Segundo o relatório mensal referente a dezembro, o FIDC Jeitto tinha um patrimônio líquido de R$ 210,3 milhões. A carteira ativa é de R$ 210,7 milhões, mas há ainda R$ 952,9 milhões em créditos inadimplentes. No passivo, há R$ 751,3 milhões a pagar.
Esse FIDC foi criado no início de 2020 e servia de funding para a fintech Jeitto. A administradora era a própria corretora do Master e o banco era o único cotista até julho do ano passado. Naquele momento, houve o repasse das cotas para o BRB, segundo fontes com conhecimento do assunto, já que o fundo não é obrigado a divulgar os cotistas.
O FIDC Jeitto aparece na decisão do ministro Dias Toffoli, do Supremo Tribunal Federal (STF), que determinou o bloqueio de até R$ 5,7 bilhões em bens dos envolvidos na operação Compliance Zero.
“Em relação ao FIDC Jeitto, constata-se que o referido fundo é administrado pela Master Corretora de Câmbio, Títulos Ltda, tendo como principal cedente a Jeitto Instituição de Pagamento Ltda, que detém 149,98% de participação no patrimônio líquido do fundo, correspondendo a aproximadamente R$ 1.073.380.633,94 [R$ 1,073 bilhão]”, diz a decisão.
Pelas regras do FIDC, a Jeitto teria de recomprar os créditos em atraso há mais de 90 dias detidos pelo fundo. Em março, ela pediu um “waiver” (perdão) dessa obrigação, argumentando que o FIDC é fiscalmente ineficiente e custou em torno de R$ 200 milhões nos últimos três anos em impostos e custos de funding adicionais (versus uma estrutura tradicional de mercado).
O “waiver” foi concedido, mas após seu término, a corretora do Master voltou a dizer que a Jeitto se encontrava inadimplente. “A administradora notificou extrajudicialmente a cedente em 21 de outubro de 2025, reiterando formalmente a necessidade de realização da recompra dos direitos creditórios em aberto, nos termos do disposto no regulamento do fundo, tendo a cedente, em 24 de outubro de 2025, respondido a referida notificação com uma contranotificação extrajudicial sem, contudo, regularizar a situação.”
Segundo o Valor apurou, Jeitto e Master teriam negociado no fim de 2024 um acordo para liquidar o fundo, com a fintech – que tinha obrigação de recomprar os créditos vencidos – ficando com uma dívida com o banco.
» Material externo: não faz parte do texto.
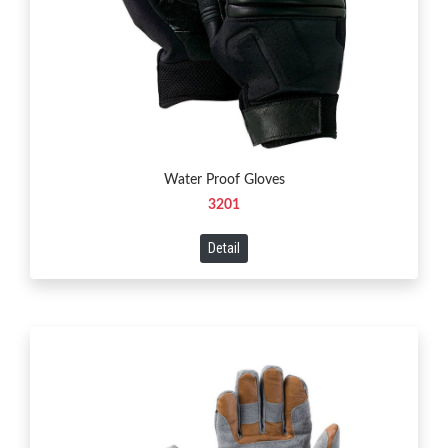
Water Proof Gloves
3201
Detail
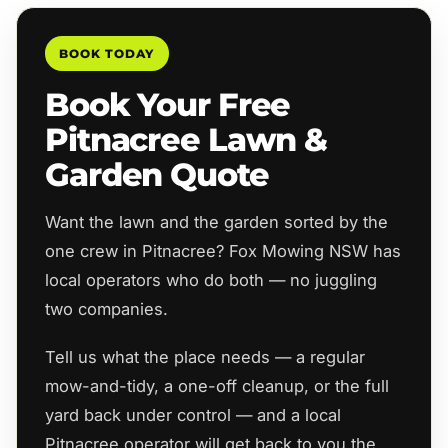
BOOK TODAY
Book Your Free
Pitnacree Lawn &
Garden Quote
Want the lawn and the garden sorted by the
one crew in Pitnacree? Fox Mowing NSW has
local operators who do both — no juggling
two companies.
Tell us what the place needs — a regular
mow-and-tidy, a one-off cleanup, or the full
yard back under control — and a local
Pitnacree operator will get back to you the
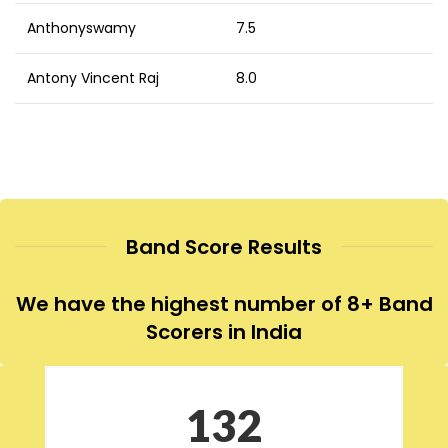
Anthonyswamy
7.5
Antony Vincent Raj
8.0
Band Score Results
We have the highest number of 8+ Band
Scorers in India
132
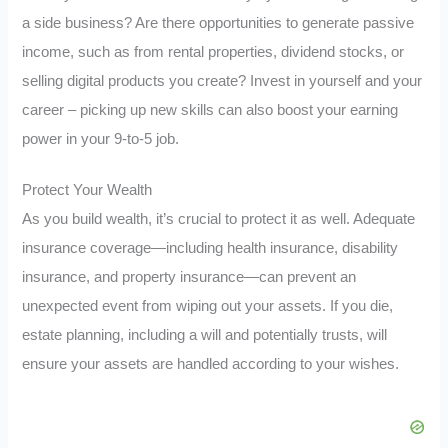
a side business? Are there opportunities to generate passive
income, such as from rental properties, dividend stocks, or
selling digital products you create? Invest in yourself and your
career – picking up new skills can also boost your earning
power in your 9-to-5 job.
Protect Your Wealth
As you build wealth, it’s crucial to protect it as well. Adequate
insurance coverage—including health insurance, disability
insurance, and property insurance—can prevent an
unexpected event from wiping out your assets. If you die,
estate planning, including a will and potentially trusts, will
ensure your assets are handled according to your wishes.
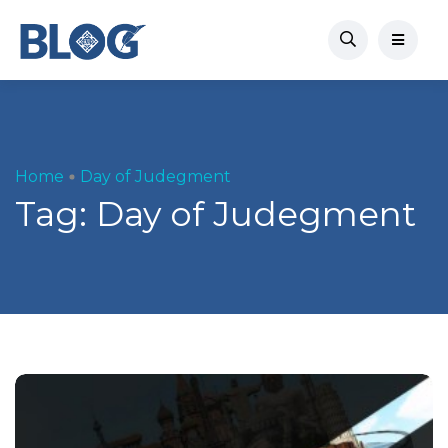
Home
Day of Judegment
Tag:
Day of Judegment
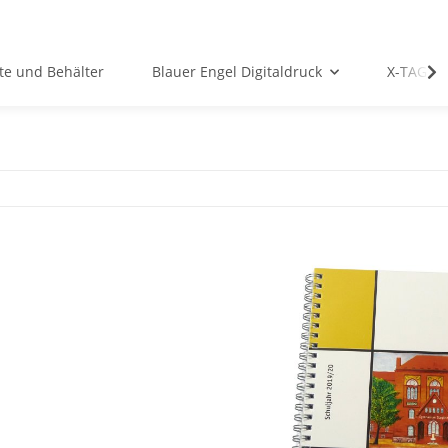
te und Behälter
Blauer Engel Digitaldruck
X-TAG P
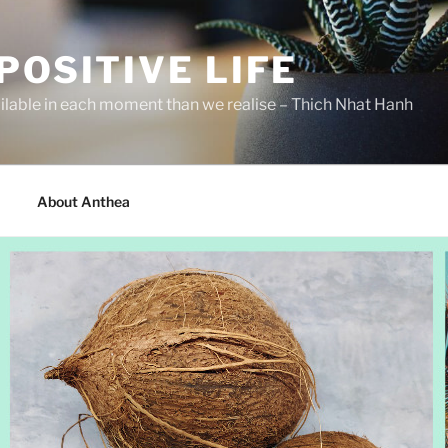
POSITIVE LIFE
ilable in each moment than we realise – Thich Nhat Hanh
About Anthea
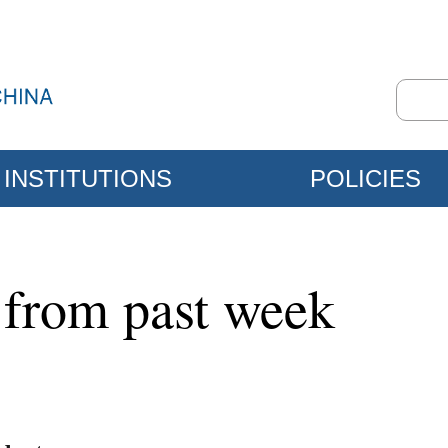
INSTITUTIONS
POLICIES
 from past week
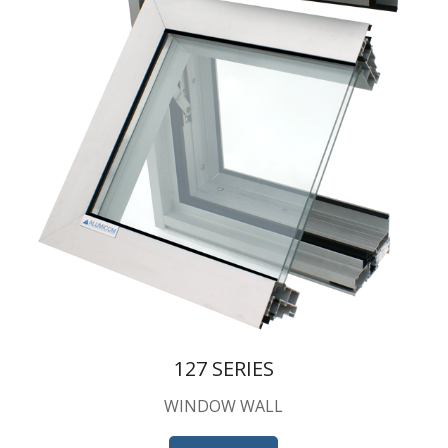
127 SERIES
WINDOW WALL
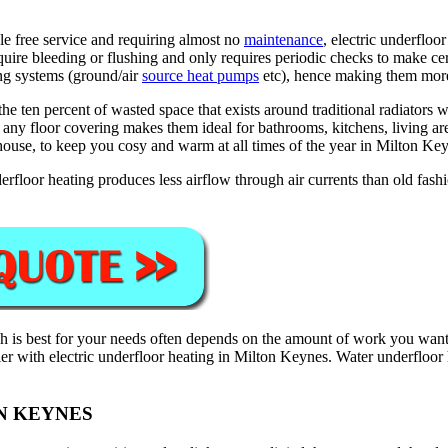
le free service and requiring almost no
maintenance
, electric underfloo
equire bleeding or flushing and only requires periodic checks to make c
ing systems (ground/air
source heat pumps
etc), hence making them more 
 ten percent of wasted space that exists around traditional radiators wh
t any floor covering makes them ideal for bathrooms, kitchens, living a
house, to keep you cosy and warm at all times of the year in Milton Ke
rfloor heating produces less airflow through air currents than old fash
 is best for your needs often depends on the amount of work you want 
asier with electric underfloor heating in Milton Keynes. Water underfloor
N KEYNES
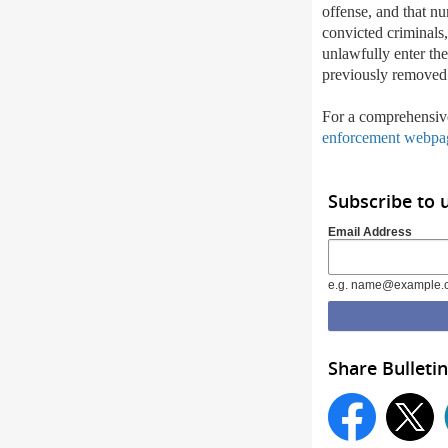
offense, and that nu
convicted criminals
unlawfully enter the 
previously removed
For a comprehensiv
enforcement webpa
Subscribe to 
Email Address
e.g. name@example.
Share Bulletin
O acordo não chegou a ser assinado porque em março de 2025 o Master anunciou proposta de fusão com o BRB. Foi nesse contexto que o “waiver” foi concedido – a ideia era que nesse intervalo de seis meses a fusão fosse aprovada e o acordo pudesse ser assinado.
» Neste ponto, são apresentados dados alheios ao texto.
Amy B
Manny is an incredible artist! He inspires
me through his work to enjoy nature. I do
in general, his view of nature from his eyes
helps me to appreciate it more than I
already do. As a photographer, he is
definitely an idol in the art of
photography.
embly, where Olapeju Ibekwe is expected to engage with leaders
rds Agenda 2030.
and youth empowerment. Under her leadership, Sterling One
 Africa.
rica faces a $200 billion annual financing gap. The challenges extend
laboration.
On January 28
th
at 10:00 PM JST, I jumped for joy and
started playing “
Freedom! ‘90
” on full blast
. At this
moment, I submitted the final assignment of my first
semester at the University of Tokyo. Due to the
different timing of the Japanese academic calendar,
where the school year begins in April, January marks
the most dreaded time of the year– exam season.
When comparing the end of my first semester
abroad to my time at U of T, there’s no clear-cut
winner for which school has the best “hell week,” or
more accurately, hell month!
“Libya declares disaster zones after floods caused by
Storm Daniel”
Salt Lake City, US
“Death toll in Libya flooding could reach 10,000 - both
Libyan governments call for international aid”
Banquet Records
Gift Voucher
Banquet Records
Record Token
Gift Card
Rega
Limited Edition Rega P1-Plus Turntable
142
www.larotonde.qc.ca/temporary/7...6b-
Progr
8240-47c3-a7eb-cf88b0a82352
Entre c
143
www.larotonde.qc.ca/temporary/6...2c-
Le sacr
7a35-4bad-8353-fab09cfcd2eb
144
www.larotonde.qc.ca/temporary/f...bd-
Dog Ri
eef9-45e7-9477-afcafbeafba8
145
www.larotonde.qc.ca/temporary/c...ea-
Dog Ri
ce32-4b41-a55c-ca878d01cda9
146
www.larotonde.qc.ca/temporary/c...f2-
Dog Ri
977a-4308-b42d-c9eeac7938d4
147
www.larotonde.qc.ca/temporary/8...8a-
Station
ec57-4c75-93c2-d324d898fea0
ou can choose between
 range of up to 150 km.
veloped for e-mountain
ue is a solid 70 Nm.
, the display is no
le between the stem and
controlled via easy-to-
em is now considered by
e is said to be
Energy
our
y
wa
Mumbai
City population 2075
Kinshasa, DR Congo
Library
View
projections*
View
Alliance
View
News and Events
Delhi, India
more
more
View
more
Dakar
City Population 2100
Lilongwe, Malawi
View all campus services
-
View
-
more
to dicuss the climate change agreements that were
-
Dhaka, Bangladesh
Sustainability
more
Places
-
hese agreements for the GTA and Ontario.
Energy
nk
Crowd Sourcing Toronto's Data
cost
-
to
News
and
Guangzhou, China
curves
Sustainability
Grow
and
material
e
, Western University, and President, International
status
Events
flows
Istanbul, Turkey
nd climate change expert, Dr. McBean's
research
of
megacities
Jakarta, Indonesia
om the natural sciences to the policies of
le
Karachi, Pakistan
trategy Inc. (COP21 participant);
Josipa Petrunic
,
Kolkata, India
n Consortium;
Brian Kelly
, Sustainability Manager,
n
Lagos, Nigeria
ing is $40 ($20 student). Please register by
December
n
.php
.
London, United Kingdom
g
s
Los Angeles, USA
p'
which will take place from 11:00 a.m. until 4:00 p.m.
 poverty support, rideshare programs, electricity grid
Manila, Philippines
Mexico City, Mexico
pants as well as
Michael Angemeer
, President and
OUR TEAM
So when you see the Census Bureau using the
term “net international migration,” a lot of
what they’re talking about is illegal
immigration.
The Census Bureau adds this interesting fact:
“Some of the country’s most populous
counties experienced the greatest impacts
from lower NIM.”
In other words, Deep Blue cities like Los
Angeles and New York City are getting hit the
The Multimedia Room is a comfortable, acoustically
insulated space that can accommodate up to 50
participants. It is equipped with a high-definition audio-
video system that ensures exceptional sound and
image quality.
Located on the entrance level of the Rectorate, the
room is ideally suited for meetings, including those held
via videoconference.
Como a fusão Master-BRB não foi aprovada pelo BC, no fim do ano passado a Jeitto teria voltado a procurar o banco de Daniel Vorcaro para negociar um novo acordo. Foi aí que descobriu que o Master tinha vendido todas as suas cotas. E agora a renegociação dessa dívida milionária terá de ser feita com o BRB.
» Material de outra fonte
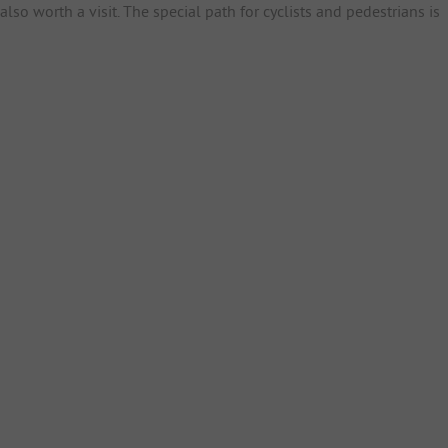
lso worth a visit. The special path for cyclists and pedestrians is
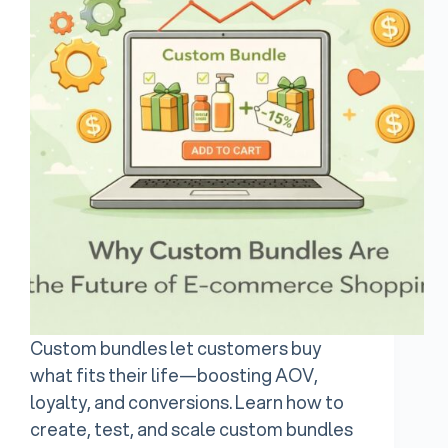
Custom bundles let customers buy
what fits their life—boosting AOV,
loyalty, and conversions. Learn how to
create, test, and scale custom bundles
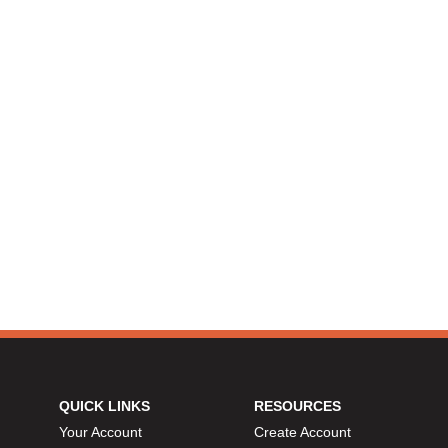
QUICK LINKS
RESOURCES
Your Account
Create Account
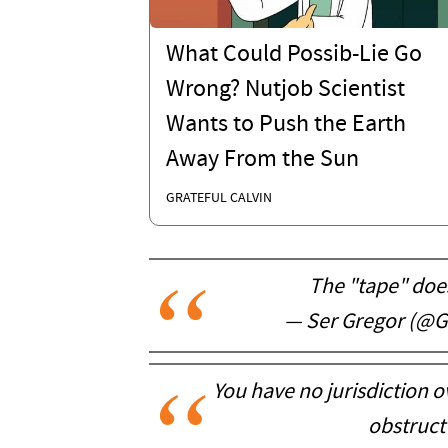
What Could Possib-Lie Go
Wrong? Nutjob Scientist
Wants to Push the Earth
Away From the Sun
GRATEFUL CALVIN
The "tape" does
— Ser Gregor (@
You have no jurisdiction ove
obstruct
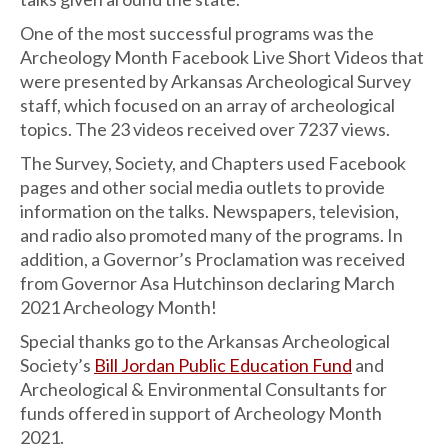
One of the most successful programs was the
Archeology Month Facebook Live Short Videos that
were presented by Arkansas Archeological Survey
staff, which focused on an array of archeological
topics. The 23 videos received over 7237 views.
The Survey, Society, and Chapters used Facebook
pages and other social media outlets to provide
information on the talks. Newspapers, television,
and radio also promoted many of the programs. In
addition, a Governor’s Proclamation was received
from Governor Asa Hutchinson declaring March
2021 Archeology Month!
Special thanks go to the Arkansas Archeological
Society’s
Bill Jordan Public Education Fund
and
Archeological & Environmental Consultants for
funds offered in support of Archeology Month
2021.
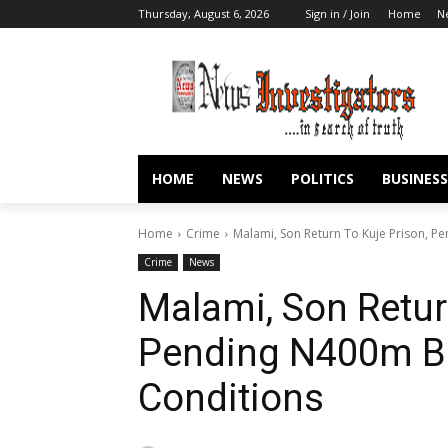
Thursday, August 6, 2026
Sign in / Join
Home
N
HOME
NEWS
POLITICS
BUSINESS
Home
Crime
Malami, Son Return To Kuje Prison, P
Crime
News
Malami, Son Retur
Pending N400m Bai
Conditions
Procurado, o Master afirmou que todos os ativos efetivamente cedidos ao BRB estavam registrados no balanço do Banco Master e integravam as demonstrações financeiras da instituição. “Esses ativos eram periodicamente auditados e precificados conforme metodologias formais de avaliação e de classificação de risco, previstas no manual de rating adotado pelo banco e observadas pelas instâncias de supervisão. Não houve transferência de ativos ocultos, não registrados ou fora dos critérios contábeis e regulatórios aplicáveis. As operações realizadas seguiram os parâmetros técnicos de avaliação vigentes à época”, diz.
BRB e Jeitto ainda não se manifestaram.